/basic_asr

Primary LanguageJupyter Notebook

Model training CI Quality Gate Status

Basic ASR | FHICT AI For Society Minor

This is a basic automatic speech recognition (ASR) model able to recognize 8 commands/words.

Requirements

If you wish to run experiments, training the model, you will need the following dependencies.

💡 Make sure DVC (1) is installed, together with the Google Cloud Storage (GCS) driver (2), e.g.:

  1. pip install dvc
  2. pip install "dvc[gs]"

Usage

Running new experiments locally

  1. Run dvc pull to get the training data and custom data (used for manual evaluation).
  2. Edit source code e.g. the params.yaml file or model.py.
  3. Run dvc exp run to run a new experiment.
  4. Run dvc exp diff to see the difference of your experiment, compared to the main branch.

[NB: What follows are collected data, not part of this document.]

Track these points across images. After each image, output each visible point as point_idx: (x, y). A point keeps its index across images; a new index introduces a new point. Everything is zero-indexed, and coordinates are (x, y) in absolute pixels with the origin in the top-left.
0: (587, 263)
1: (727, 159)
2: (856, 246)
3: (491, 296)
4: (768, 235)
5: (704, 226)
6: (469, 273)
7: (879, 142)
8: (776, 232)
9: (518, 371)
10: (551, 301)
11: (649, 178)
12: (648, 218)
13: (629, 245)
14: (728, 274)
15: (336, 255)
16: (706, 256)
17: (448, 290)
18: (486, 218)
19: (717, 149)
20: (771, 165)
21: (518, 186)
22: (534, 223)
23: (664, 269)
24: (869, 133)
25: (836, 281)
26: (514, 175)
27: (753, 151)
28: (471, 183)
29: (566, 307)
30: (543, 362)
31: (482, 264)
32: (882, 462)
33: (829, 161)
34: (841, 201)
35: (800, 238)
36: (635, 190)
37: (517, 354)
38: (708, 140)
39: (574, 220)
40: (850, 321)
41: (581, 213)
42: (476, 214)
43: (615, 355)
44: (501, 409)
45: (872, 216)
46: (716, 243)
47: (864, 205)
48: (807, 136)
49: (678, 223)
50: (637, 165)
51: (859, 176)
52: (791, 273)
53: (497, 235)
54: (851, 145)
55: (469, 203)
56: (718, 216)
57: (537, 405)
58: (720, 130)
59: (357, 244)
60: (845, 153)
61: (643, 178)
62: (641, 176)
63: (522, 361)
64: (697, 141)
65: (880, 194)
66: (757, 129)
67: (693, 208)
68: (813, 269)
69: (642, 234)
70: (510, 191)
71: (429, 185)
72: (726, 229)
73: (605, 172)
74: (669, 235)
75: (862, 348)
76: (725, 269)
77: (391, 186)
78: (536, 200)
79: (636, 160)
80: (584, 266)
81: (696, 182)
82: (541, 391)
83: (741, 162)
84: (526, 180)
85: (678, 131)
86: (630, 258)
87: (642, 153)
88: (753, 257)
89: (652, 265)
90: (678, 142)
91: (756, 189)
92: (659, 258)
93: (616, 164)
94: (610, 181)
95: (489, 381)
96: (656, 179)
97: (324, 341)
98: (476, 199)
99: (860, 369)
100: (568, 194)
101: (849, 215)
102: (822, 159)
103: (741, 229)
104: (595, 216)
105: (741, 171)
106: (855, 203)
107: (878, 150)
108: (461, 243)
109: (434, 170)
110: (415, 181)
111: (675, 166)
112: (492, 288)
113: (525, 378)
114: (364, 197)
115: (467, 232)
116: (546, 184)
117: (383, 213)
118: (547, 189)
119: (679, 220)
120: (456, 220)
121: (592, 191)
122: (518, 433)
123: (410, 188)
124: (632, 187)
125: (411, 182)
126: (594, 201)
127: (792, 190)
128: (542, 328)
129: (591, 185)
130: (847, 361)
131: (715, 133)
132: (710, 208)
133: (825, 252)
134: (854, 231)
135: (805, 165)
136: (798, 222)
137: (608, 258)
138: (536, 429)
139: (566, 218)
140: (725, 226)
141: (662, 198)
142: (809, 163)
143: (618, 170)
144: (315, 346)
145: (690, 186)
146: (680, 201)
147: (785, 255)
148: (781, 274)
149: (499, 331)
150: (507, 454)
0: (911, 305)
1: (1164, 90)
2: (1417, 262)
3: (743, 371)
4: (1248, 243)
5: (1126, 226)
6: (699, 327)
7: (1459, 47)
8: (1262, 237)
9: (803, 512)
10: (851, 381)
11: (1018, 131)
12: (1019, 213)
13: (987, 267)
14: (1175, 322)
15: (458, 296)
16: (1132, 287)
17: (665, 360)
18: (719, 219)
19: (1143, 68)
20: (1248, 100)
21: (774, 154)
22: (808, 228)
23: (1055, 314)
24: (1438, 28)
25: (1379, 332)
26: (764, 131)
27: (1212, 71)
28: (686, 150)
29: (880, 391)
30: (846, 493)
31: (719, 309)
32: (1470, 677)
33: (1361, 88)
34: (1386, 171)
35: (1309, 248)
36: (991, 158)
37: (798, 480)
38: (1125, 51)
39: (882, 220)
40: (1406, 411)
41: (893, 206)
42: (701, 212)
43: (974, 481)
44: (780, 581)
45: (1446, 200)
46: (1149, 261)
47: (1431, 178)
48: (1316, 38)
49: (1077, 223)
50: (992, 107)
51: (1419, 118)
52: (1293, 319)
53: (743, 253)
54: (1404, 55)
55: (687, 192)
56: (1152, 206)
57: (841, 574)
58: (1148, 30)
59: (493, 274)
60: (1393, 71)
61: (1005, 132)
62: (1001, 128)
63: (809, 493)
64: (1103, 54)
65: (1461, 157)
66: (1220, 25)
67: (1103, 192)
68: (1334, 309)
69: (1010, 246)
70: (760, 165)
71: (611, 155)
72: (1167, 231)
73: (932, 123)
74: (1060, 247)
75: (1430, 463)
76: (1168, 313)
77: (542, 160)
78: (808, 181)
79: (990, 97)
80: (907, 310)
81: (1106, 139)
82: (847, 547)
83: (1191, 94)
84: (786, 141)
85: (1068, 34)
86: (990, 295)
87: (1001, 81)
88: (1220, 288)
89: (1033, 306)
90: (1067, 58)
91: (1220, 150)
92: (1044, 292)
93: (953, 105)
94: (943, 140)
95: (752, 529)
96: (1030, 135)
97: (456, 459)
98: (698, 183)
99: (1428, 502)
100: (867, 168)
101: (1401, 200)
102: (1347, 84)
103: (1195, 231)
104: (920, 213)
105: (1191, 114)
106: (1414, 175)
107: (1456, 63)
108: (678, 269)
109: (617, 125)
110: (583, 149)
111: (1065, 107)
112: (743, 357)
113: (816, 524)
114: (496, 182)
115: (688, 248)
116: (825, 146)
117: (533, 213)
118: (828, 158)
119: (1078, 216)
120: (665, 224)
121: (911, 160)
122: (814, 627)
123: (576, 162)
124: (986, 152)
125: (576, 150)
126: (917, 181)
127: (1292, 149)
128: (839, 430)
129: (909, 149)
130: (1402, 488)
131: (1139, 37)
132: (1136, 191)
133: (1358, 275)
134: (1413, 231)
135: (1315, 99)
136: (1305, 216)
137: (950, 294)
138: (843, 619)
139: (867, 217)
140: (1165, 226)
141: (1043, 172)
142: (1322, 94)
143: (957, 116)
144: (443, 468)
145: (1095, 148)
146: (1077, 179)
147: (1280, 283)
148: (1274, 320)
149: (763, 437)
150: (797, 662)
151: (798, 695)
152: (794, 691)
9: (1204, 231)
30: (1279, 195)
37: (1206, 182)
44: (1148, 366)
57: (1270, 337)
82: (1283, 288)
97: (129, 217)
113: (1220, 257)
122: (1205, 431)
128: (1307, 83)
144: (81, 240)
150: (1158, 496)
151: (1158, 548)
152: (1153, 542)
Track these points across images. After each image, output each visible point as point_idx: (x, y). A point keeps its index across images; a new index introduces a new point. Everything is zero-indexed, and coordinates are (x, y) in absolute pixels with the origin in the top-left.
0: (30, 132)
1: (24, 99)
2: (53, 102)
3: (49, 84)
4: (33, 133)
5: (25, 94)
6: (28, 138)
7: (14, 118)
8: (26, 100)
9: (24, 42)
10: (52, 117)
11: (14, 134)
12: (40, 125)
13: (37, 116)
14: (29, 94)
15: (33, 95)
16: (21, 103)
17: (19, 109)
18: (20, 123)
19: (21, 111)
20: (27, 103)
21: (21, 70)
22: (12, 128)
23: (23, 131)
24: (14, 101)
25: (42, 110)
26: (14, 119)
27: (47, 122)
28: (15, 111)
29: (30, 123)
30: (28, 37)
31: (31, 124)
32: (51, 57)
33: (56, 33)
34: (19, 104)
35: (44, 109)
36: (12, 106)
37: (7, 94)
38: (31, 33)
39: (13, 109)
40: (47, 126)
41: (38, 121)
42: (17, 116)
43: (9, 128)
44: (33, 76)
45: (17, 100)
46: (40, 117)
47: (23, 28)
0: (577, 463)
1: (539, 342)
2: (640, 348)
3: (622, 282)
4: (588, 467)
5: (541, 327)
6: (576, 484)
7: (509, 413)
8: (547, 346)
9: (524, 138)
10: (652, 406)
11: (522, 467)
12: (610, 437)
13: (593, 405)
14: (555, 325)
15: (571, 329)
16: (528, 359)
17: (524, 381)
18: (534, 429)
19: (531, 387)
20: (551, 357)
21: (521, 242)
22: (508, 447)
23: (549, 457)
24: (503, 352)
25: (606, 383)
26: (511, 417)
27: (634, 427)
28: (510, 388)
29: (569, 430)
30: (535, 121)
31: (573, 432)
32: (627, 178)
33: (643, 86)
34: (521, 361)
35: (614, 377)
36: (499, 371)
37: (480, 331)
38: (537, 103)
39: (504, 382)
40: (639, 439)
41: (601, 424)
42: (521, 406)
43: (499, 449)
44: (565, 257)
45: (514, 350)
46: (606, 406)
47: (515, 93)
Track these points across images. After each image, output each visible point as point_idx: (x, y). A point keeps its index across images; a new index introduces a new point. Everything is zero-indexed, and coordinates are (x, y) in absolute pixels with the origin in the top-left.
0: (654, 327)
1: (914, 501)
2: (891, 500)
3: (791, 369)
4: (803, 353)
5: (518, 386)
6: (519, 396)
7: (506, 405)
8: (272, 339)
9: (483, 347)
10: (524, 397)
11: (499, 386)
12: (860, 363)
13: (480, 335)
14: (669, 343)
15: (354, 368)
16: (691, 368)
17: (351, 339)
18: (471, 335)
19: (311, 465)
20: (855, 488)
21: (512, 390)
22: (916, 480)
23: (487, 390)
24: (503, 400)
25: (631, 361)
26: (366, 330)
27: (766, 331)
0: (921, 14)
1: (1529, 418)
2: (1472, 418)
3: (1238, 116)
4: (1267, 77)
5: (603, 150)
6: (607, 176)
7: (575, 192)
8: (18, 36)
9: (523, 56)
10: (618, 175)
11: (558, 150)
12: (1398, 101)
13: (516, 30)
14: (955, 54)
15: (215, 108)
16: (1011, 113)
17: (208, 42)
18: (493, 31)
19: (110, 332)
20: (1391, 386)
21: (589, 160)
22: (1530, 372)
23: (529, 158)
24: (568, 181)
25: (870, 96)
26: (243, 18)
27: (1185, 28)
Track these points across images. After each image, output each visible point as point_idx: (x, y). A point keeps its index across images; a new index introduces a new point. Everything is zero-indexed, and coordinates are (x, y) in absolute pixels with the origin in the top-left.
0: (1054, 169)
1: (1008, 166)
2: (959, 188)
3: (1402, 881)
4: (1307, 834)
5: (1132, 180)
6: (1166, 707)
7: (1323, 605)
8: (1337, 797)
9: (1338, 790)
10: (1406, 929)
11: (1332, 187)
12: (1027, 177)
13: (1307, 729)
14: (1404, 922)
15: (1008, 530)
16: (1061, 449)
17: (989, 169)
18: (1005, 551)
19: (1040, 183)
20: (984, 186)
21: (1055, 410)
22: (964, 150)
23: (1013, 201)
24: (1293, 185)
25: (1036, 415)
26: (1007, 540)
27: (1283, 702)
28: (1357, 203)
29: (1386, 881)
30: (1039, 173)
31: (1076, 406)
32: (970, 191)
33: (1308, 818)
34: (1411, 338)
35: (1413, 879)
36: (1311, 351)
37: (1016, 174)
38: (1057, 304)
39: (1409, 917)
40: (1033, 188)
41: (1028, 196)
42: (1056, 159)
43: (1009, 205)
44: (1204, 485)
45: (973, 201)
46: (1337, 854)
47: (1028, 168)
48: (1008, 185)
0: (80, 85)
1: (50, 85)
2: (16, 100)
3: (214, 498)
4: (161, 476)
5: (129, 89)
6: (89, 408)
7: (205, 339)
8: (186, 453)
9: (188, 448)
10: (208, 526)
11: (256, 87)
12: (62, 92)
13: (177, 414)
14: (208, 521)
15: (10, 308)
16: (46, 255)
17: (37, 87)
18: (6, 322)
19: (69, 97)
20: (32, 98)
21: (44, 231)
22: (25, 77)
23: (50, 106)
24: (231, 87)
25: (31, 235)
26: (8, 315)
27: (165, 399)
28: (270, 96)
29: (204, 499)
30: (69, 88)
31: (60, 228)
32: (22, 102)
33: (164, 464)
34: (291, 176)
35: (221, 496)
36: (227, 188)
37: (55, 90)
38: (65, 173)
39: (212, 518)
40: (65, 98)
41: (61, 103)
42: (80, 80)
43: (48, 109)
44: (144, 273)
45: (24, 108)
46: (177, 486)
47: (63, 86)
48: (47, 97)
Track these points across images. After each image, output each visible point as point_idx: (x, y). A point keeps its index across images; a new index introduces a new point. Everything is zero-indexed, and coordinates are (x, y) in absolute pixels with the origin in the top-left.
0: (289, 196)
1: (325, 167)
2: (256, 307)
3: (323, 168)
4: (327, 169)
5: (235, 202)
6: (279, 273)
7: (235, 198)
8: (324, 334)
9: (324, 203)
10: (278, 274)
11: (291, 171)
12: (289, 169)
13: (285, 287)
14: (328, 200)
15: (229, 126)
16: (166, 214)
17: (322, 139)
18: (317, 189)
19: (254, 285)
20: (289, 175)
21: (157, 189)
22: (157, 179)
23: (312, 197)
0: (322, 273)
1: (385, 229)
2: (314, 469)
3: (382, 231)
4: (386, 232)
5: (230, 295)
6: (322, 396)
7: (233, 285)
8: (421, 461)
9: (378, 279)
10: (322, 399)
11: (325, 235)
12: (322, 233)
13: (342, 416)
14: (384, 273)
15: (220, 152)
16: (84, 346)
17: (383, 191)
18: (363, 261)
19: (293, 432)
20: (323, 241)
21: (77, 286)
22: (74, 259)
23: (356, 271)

Manually evaluating model performance

With custom data using DVC

If you wish to manually test the model, without your own data, run dvc pull custom_data to get the data. Start a jupyter notebook server and run the ./src/manual_evaluation.sync.ipynb notebook.

Own Data

To manually test the model with your own data, load in your own speech which are .wav files with similar specs as the data it was trained on:

Format                                   : Wave
File size                                : 31.3 KiB
Duration                                 : 1 s 0 ms
Overall bit rate mode                    : Constant
Overall bit rate                         : 256 kb/s

Audio
Format                                   : PCM
Format settings                          : Little / Signed
Codec ID                                 : 1
Duration                                 : 1 s 0 ms
Bit rate mode                            : Constant
Bit rate                                 : 256 kb/s
Channel(s)                               : 1 channel
Sampling rate                            : 16.0 kHz
Bit depth                                : 16 bits
Stream size                              : 31.2 KiB (100%)

Check out the manual evaluation notebook on how to load in the model and make new predictions.